Experimental data are not presently available for Pseudomonas aeruginosa as regards the regulation of adenylate cyclase.  Visit the Pseudomonas Genome Database and search for PA5272 (adenylate cyclase, cyaA, COG3072) and PA3760 (N-Acetyl-D-Glucosamine phosphotransferase system transporter, COG2190).  P. aeruginosa virulence is not significantly attenuated in a mutant strain lacking cyaA (Smith RS, 2004).  In fact, P. aeruginosa membrane-bound adenylate cyclase (encoded by cyaB) is more likely to play a prominent role in virulence (Lory S, 2004).  Unlike E. coli, cAMP levels in P. aeruginosa do not vary significantly with the carbon source used in the culture medium (Siegel LS, 1977).  Also, even though the cAMP receptor of P. aeruginosa (Vfr) is a global regulator of transcription (Kanack KJ, 2006), it does not play a role in catabolite repression (Suh SJ, 2002), as previously inferred (Phillips AT, 1981).  A small RNA (CrcZ) has been actually described as global regulator of catabolite repression (Sonnleitner E, 2009).  These results however do not rule out a regulatory mechanism for P. aeruginosa adenylate cyclase possibly involving the probable phosphotransferase protein.

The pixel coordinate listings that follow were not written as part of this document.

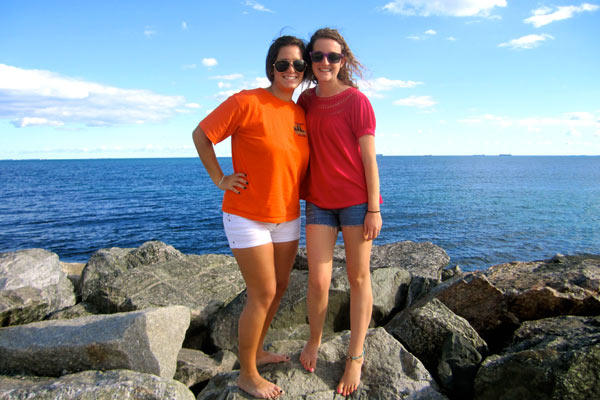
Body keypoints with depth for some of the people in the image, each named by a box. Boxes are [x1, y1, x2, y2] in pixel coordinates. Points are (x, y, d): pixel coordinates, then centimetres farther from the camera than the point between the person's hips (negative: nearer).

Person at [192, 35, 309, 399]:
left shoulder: (301, 114, 7)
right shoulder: (248, 102, -14)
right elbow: (201, 135, -9)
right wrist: (220, 179, -11)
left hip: (287, 216, 7)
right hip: (248, 216, -7)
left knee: (280, 287, 16)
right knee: (263, 294, -3)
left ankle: (257, 351, 39)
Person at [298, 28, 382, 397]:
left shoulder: (356, 101, -6)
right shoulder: (306, 100, 9)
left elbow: (369, 158, -7)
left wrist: (374, 209, -10)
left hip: (356, 200, -3)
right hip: (319, 202, 4)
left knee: (358, 279, 7)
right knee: (318, 281, 1)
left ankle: (356, 357, 23)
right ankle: (315, 339, 30)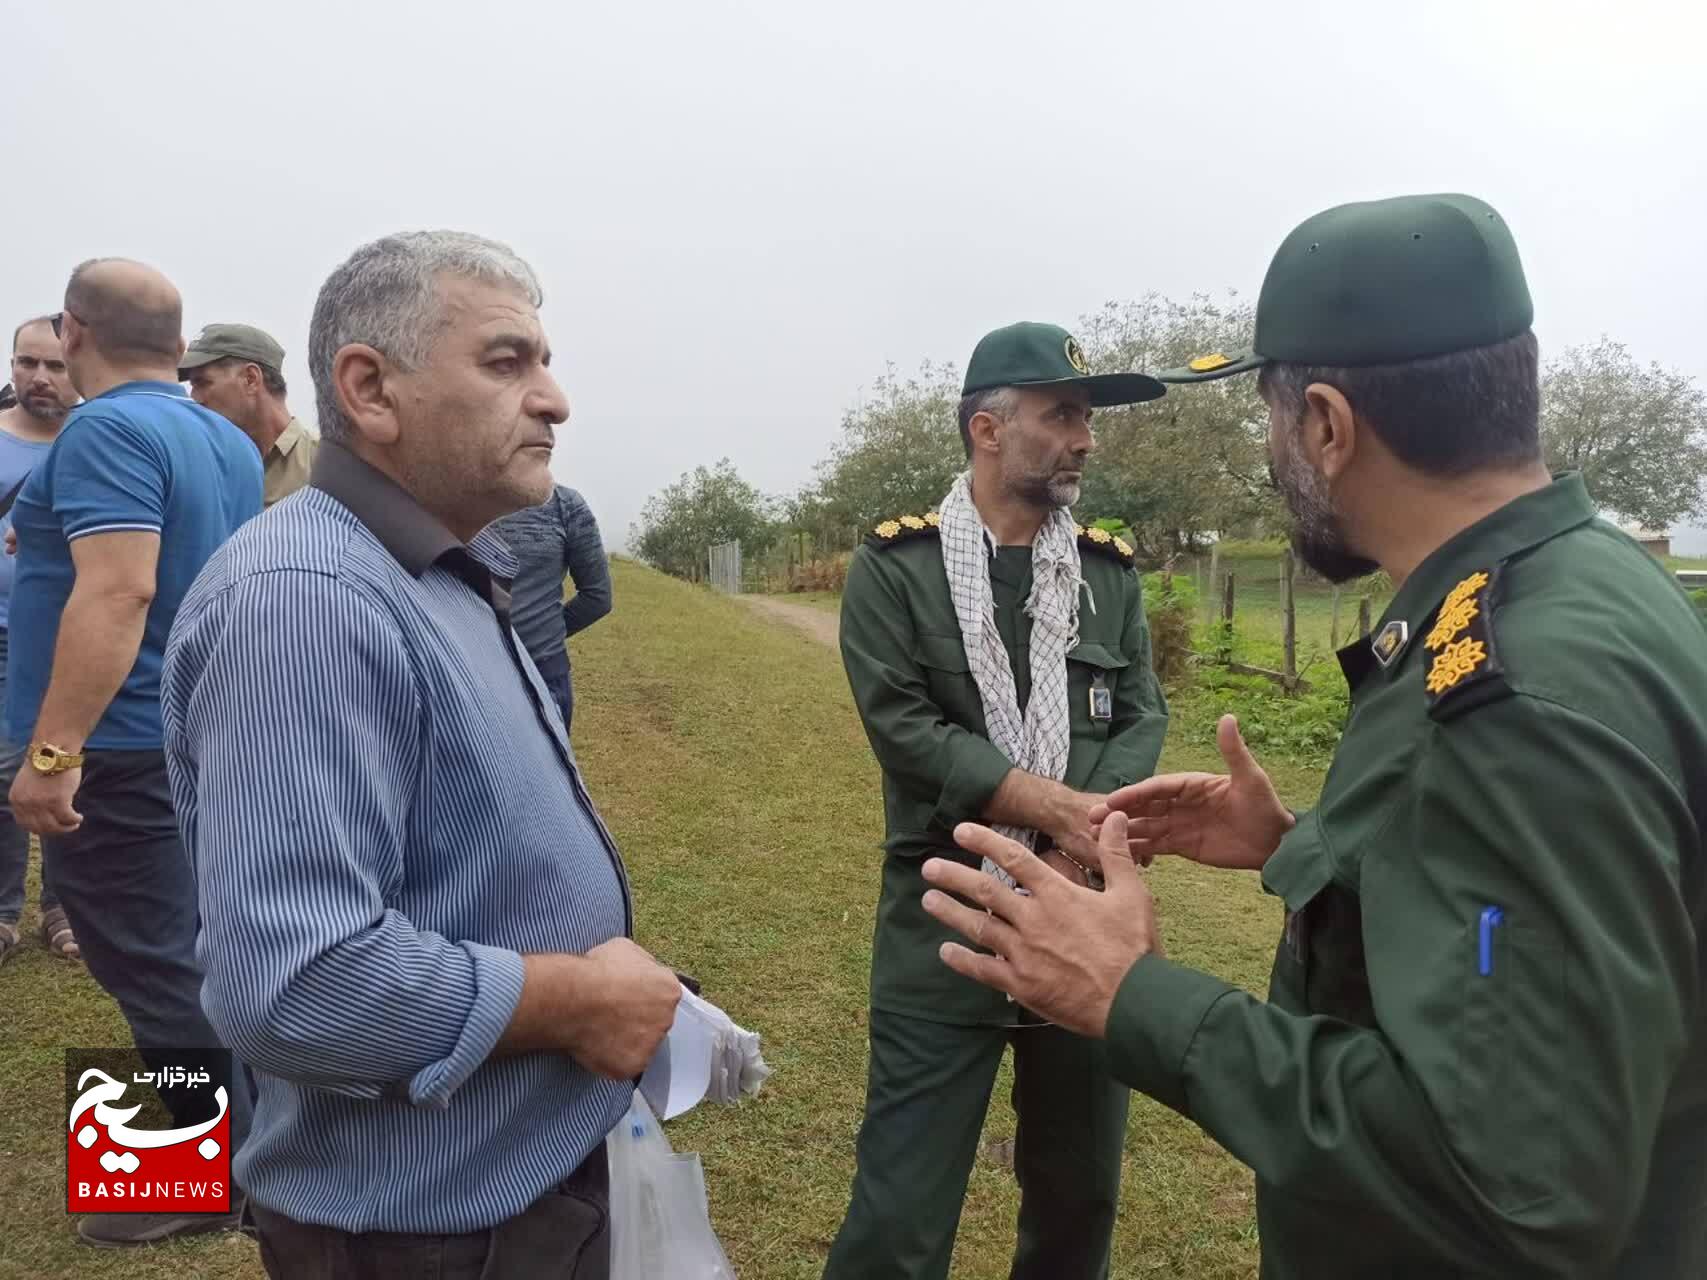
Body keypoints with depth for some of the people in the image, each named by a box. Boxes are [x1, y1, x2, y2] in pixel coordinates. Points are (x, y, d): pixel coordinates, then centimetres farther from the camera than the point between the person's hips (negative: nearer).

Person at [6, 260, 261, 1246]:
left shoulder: (107, 432, -17)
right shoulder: (230, 443, 10)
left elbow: (120, 592, -28)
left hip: (120, 747, -9)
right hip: (196, 734, 9)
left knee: (152, 962, 0)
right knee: (183, 947, 19)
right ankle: (232, 1127, 31)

Presently, it is difficult to draw further conclusion as regards the regulation of adenylate cyclase by phosphorylated Enzyme IIAGlc in bacteria possessing an E. coli-like adenylate cyclase.  However it is legitimate, considering the data reported above, to question the extent of such regulation in any of these affiliated bacteria.  Nonetheless, in order to be able to analyze sequencing data with greater insight the putative molecular interactions between adenylate cyclase and phosphorylated Enzyme IIAGlc need to be established, and defined, possibly in E. coli.

Finally, it is to be mentioned the role of cAMP in the different phases of a pathogenic process is difficult to assess.  Generally a glucose effect on motility, and/or expression of pathogenic factors, and/or bacterial communication (quorum sensing) and/or biofilm formation, suggests a role for cAMP in host-pathogen interactions.  However, studies using cya and crp mutant strains have to be taken with caution because these mutants suffer many defects, particularly they grow very slowly, and on a limited number of carbon sources.  Also, levels of cAMP most likely vary during the infection process therefore new approaches need to be determined to analyze the effect of cAMP at different phases of the infection, for example upon exhaustion of a glucose-like carbon source.  All IIC domains of the V. cholerae PTS were deleted to investigate the role of PTS transport in infection (Hayes CA, 2017b, Comment).  However, regulations by PTS transport, i.e., regulation of cAMP levels and inducer exclusion, were most likely eliminated, as Enzyme IIAGlc remained phosphorylated thus possibly maintaining a relatively high and constant level of cAMP.